顔面神経の一部は涙腺や味覚、中耳の筋肉(アブミ骨筋)などを支配しているため、顔面神経が麻痺した場合には目が渇く、味がしない、音が響くといった症状が現れることもあります。
そのほか、ラムゼイ・ハント症候群では耳の痛みや口内炎、耳介の帯状疱疹、耳鳴り、難聴、めまいなどの症状を伴うことがあります。
検査・診断
顔面神経麻痺では、神経が障害されている部位の特定や障害の程度、予後を判定するためにさまざまな検査が行われます。
血液検査
血液検査は、糖尿病や白血病などの全身性疾患やウイルスによる顔面神経麻痺を調べるために行われます。ウイルス性麻痺の診断では単純ヘルペスウイルスや水痘・帯状疱疹ウイルスなどの抗体量を測定します。
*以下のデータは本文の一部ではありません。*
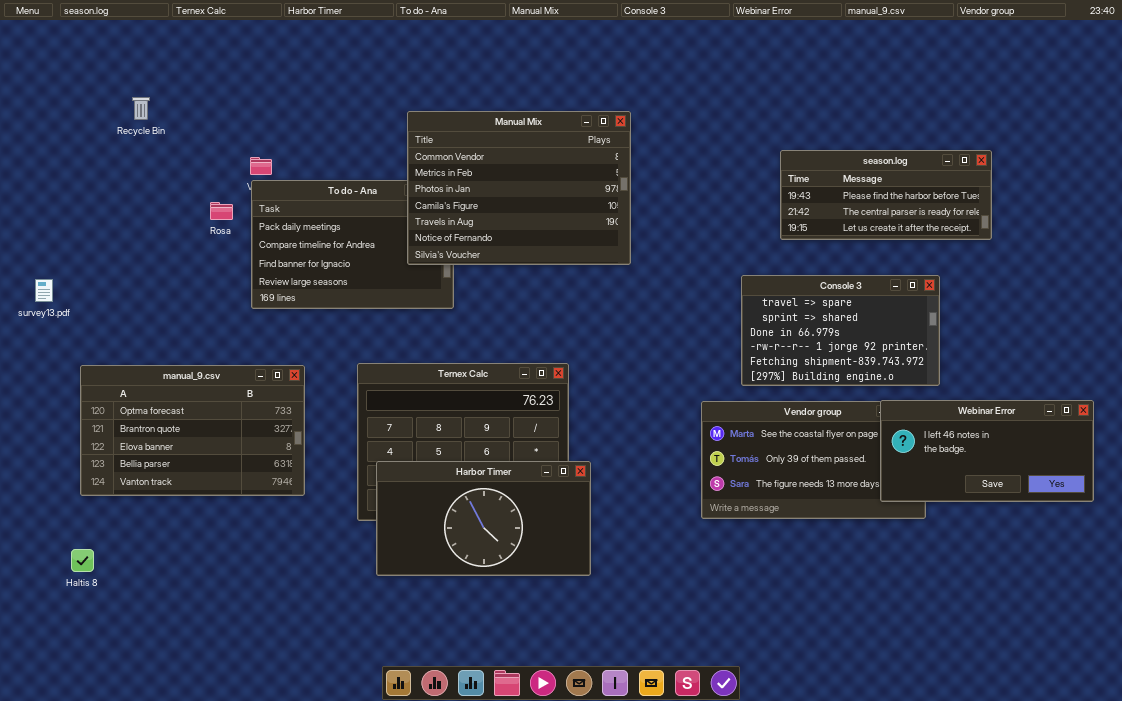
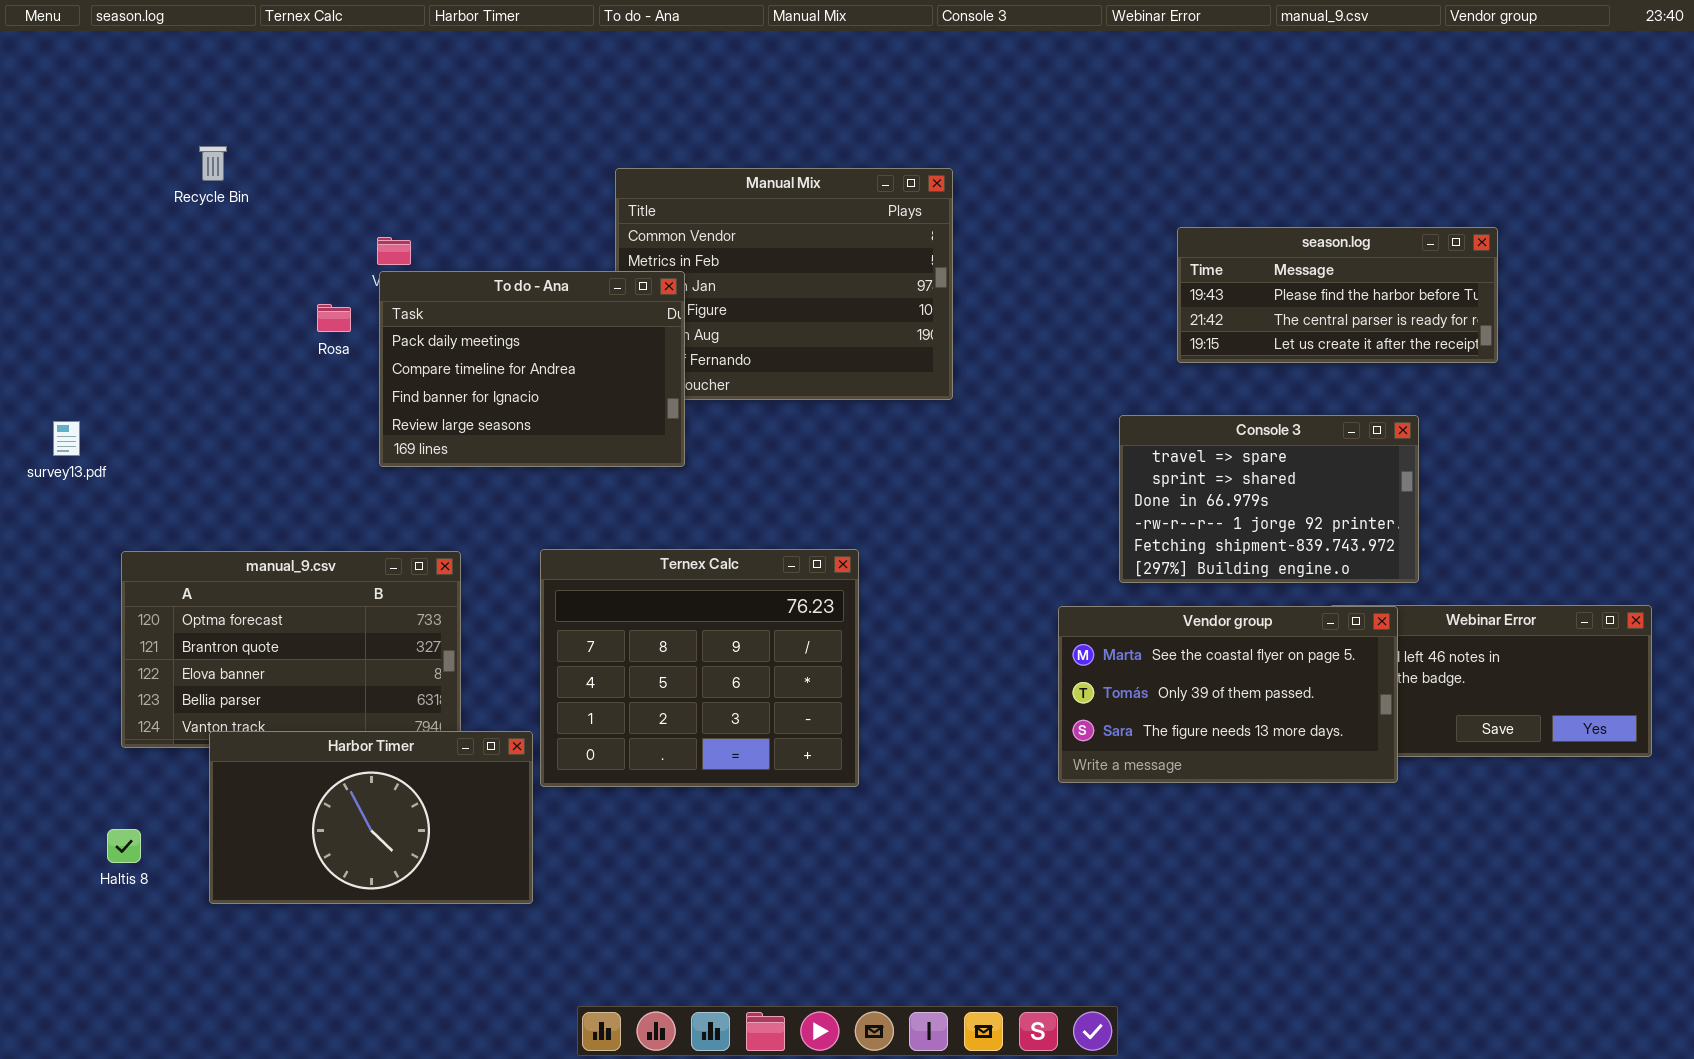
To do - Ana: [251,180,454,309] -> [379,271,685,467], raised
Vendor group: [701,401,926,519] -> [1058,606,1398,783], raised
Harbor Timer: [376,461,591,576] -> [209,731,533,904], moved

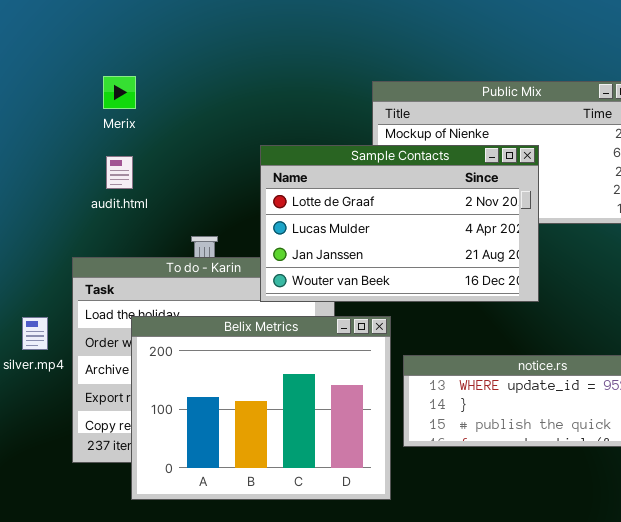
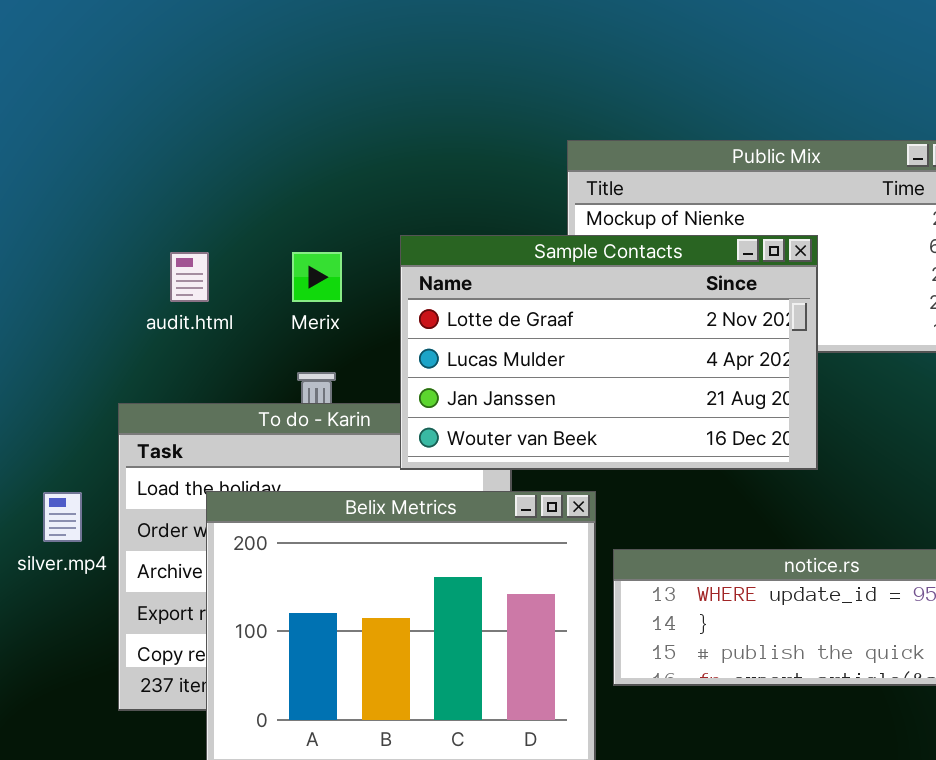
Merix: [103,76,136,109] -> [292,252,342,302], moved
発症時と数週間後の値を比べて診断を確定しますが、確定できない場合も少なくありません。
聴力、味覚、涙分泌検査
麻痺の原因や神経の障害部位、程度の診断するために聴力や味覚、涙分泌の検査を行います。
聴力検査では聞こえの程度(聴力)を調べる以外にも、麻痺の重症度や障害部位の特定などを目的にアブミ骨筋反射検査が行われることもあります。この検査では大きな音を聞かせて、中耳内にあるアブミ骨筋の収縮の程度を調べます。
涙分泌検査は“シルマーテスト”とも呼ばれ、試験紙などを用いて涙の量を計測します。
画像検査
側頭骨や頭部のCT・MRIを行い、外傷や腫瘍の有無を確認します。
筋電図検査
顔面に記録電極を貼り、顔面神経を電気刺激したときの表情筋の収縮反応や表情筋を動かしたときの筋力を記録し、麻痺がある側とない側を比較します。主に予後の診断や回復時期、過程を判定するために行われます。
治療
顔面神経麻痺では、原因に対する治療と病態に対する治療が行われます。発症からの時期によって急性期(発症1か月以内)、亜急性期(発症1か月から約1年まで)、陳旧性(発症約1~1.5年以降)に分けられ、それぞれで麻痺に対する治療が異なります。
急性期の治療
急性期では、ステロイド剤や抗ウイルス薬などによる薬物療法が中心で、必要に応じて外科的に神経の圧迫をとる顔面神経減荷術が行われます。
ウイルスによる顔面神経麻痺は薬物療法によって治癒することが多いですが、高度な外傷や腫瘍による麻痺の場合には自然回復が期待できません。そのため、外科的に顔面神経自体を修復する神経再建術によって改善を図ります。神経再建術では自身の知覚神経や人工神経を使用し、麻痺側の筋肉が動くように縫合や移植を行います。
亜急性期の治療
麻痺の回復促進や後遺症を予防するためにリハビリが行われます。リハビリは表情筋をほぐすマッサージが主体で、患者さんご自身が毎日行うものです。
麻痺が重症で薬物療法やリハビリを行っても1年以上改善がみられない場合は神経再建術による治療が検討されます。
陳旧性麻痺の治療
筋肉は時間とともに衰えて萎縮するため、発症から長期間経っている場合には神経再建術の効果は乏しく、吊り上げ固定や筋肉・筋膜移植による再建が基本となります。たとえば眉毛や垂れ下がっている場合は、眉毛の上の皮膚を切開し、眉毛を挙上させた状態で額にある骨膜に固定します。笑うと顔が曲がってしまう状態では、体の別の部分からとった筋肉や筋膜を麻痺している部分に移植します。